Something inside her melted at the way he was gazing into her eyes.

It was with a mixture of emotions—apology, kindness, and she even felt that she saw something akin to love!

She wondered what could have happened to make everything change between them. Whatever it was, she was thankful.

“Moments ago my uncle revealed the truth to me about how you treated him so kindly at Fort Hope,” Two Eagles said. He felt a strange pain in his heart for not having believed her, and for having put her through such misery.

She did not deserve what had happened to her!

“My uncle said that your kindness should not be repaid with cruelty,” Two Eagles said thickly, his eyes searching hers.

“He . . . did?” Candy gulped out, feeling many things now. She was mesmerized by how Two Eagles was looking into her eyes so deeply, so searchingly.

And she was thankful that Short Robe had finally told Two Eagles the truth about her kindness toward him. It seemed that his uncle’s words had freed this young and handsome chief to show his feelings for
her . . . feelings that up until now he had been carefully guarding.

“That has to mean that he has awakened,” Candy said. “Oh, Two Eagles, I’m so glad. Please tell me that he is going to be alright. Surely he is, if he took the time to tell you about his feelings toward me.”

She saw something else enter Two Eagles’s eyes, but could not interpret it.

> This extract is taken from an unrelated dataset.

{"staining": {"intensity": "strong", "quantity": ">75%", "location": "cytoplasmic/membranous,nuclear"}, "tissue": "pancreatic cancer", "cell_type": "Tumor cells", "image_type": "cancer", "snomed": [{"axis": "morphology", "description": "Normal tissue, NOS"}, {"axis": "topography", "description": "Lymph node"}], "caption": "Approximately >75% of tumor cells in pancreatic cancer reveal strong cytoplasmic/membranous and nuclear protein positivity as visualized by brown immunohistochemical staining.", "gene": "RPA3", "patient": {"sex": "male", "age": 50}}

She hoped that he would take her quickly to his uncle so that she could tell Short Robe how glad she was that he had regained consciousness. She wanted to thank him for speaking on her behalf.


Hiyu-wo
, come with me,” Two Eagles said, kicking the chains and irons aside.

Chapter Fourteen

Bright eyes, accomplish’d shape,
And lang’rous waist.
—John Keats

Candy walked proudly beside Two Eagles from the garden, aware that all the women were watching her. They surely resented her being singled out in such a way.

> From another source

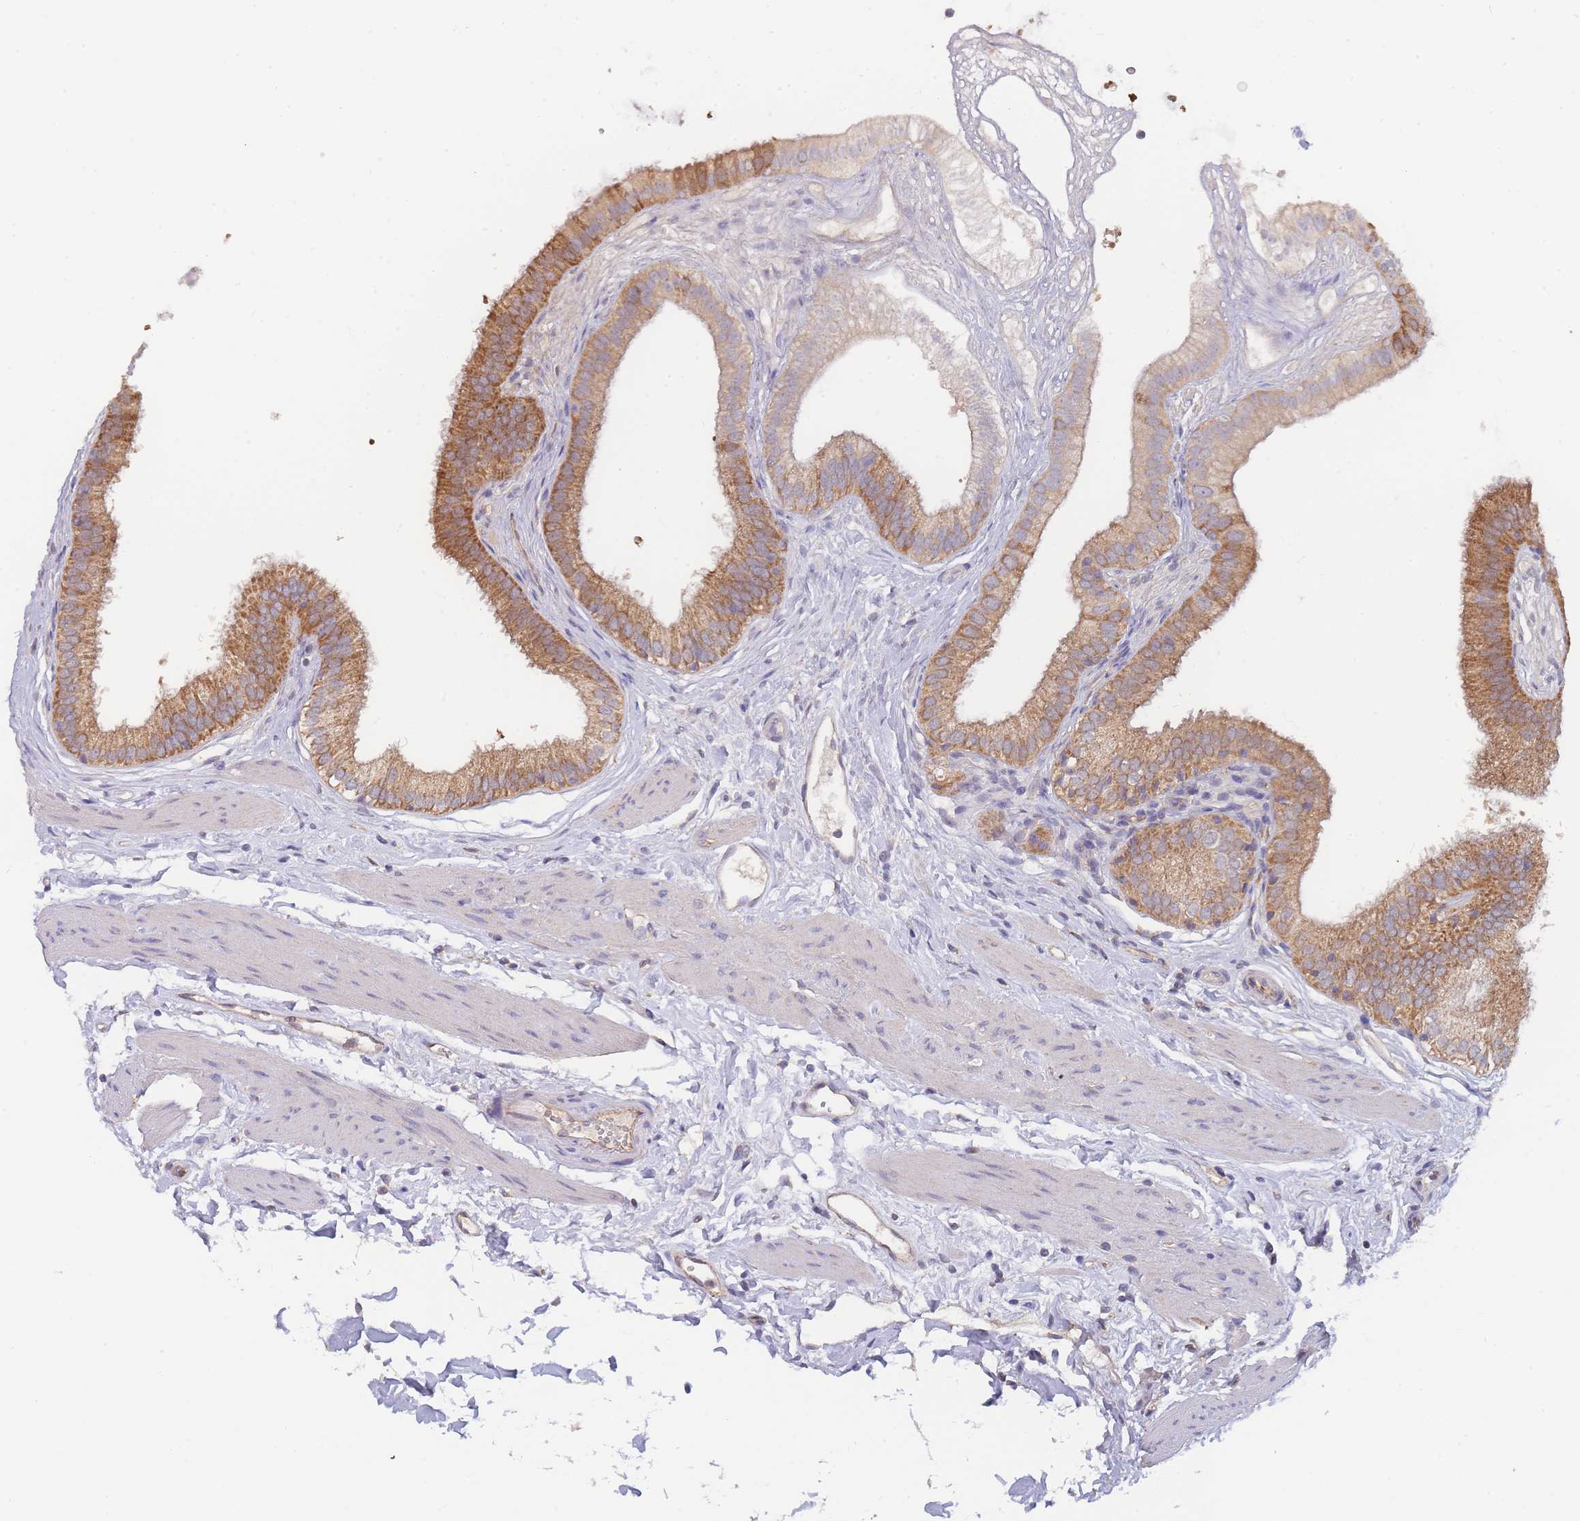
{"staining": {"intensity": "moderate", "quantity": ">75%", "location": "cytoplasmic/membranous"}, "tissue": "gallbladder", "cell_type": "Glandular cells", "image_type": "normal", "snomed": [{"axis": "morphology", "description": "Normal tissue, NOS"}, {"axis": "topography", "description": "Gallbladder"}], "caption": "Immunohistochemistry (IHC) histopathology image of benign gallbladder stained for a protein (brown), which reveals medium levels of moderate cytoplasmic/membranous staining in approximately >75% of glandular cells.", "gene": "MRPS18B", "patient": {"sex": "female", "age": 54}}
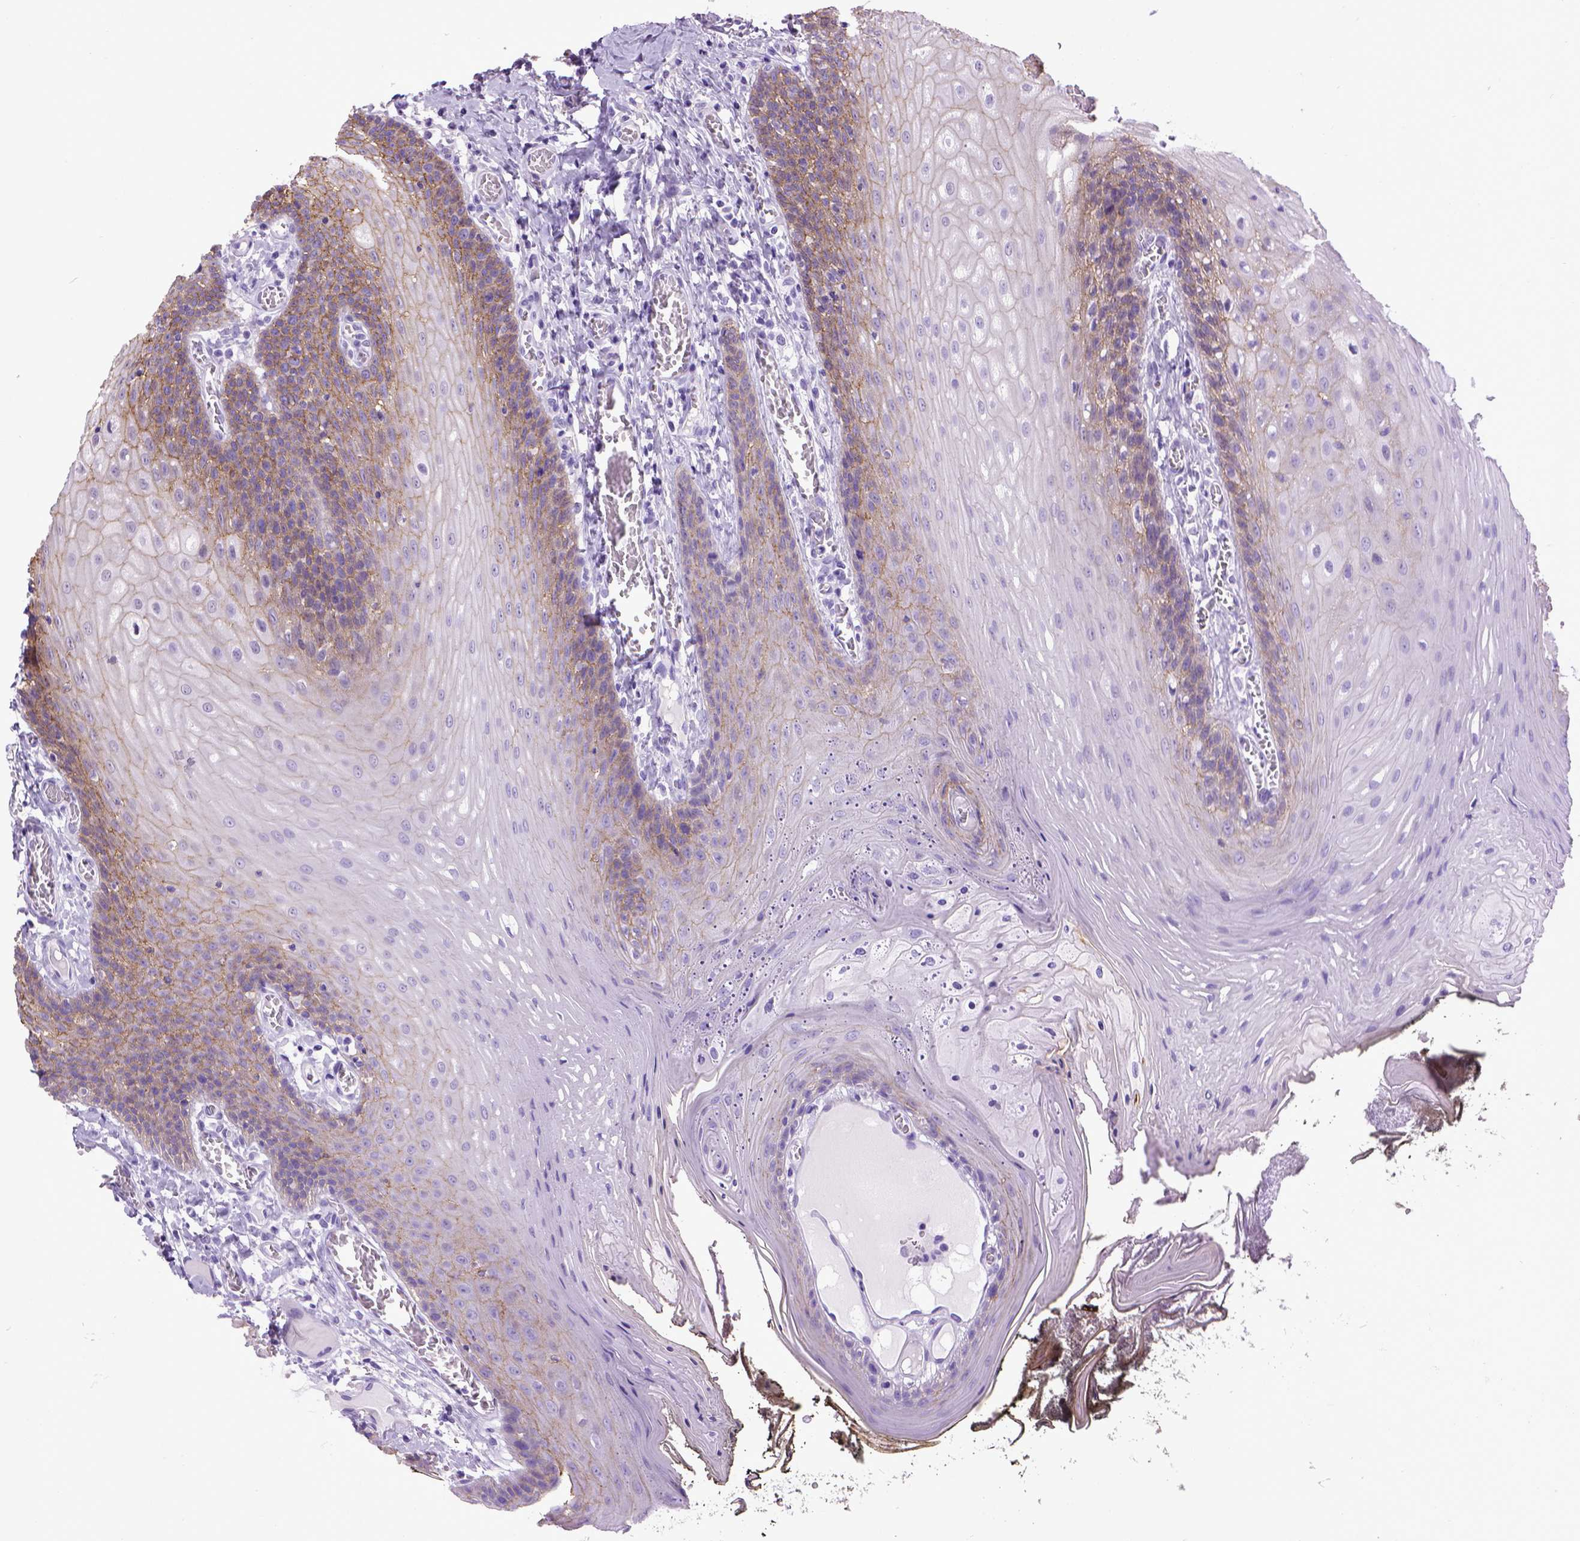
{"staining": {"intensity": "moderate", "quantity": "25%-75%", "location": "cytoplasmic/membranous"}, "tissue": "oral mucosa", "cell_type": "Squamous epithelial cells", "image_type": "normal", "snomed": [{"axis": "morphology", "description": "Normal tissue, NOS"}, {"axis": "topography", "description": "Oral tissue"}], "caption": "This is an image of immunohistochemistry staining of unremarkable oral mucosa, which shows moderate positivity in the cytoplasmic/membranous of squamous epithelial cells.", "gene": "CDH1", "patient": {"sex": "male", "age": 9}}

“Thank you so much for taking me to your uncle,” Candy said softly, touched by what was happening to her now. Just minutes ago she had felt that if she did not escape soon, she might not live long enough to try again.

When Two Eagles said nothing in reply but instead kept walking beside her toward Short Robe’s tepee, she glanced over at him.

Suddenly things seemed to have changed. The look on Two Eagles’s face was anything but pleasant.

Yes, she could tell that something was troubling him very deeply, especially as they approached Short Robe’s tepee.

She knew that the change in Two Eagles’s attitude must have to do with his uncle.

And if Two Eagles was so solemn, surely Short Robe was not all that well after all, even though he had defended Candy in such a wonderful way.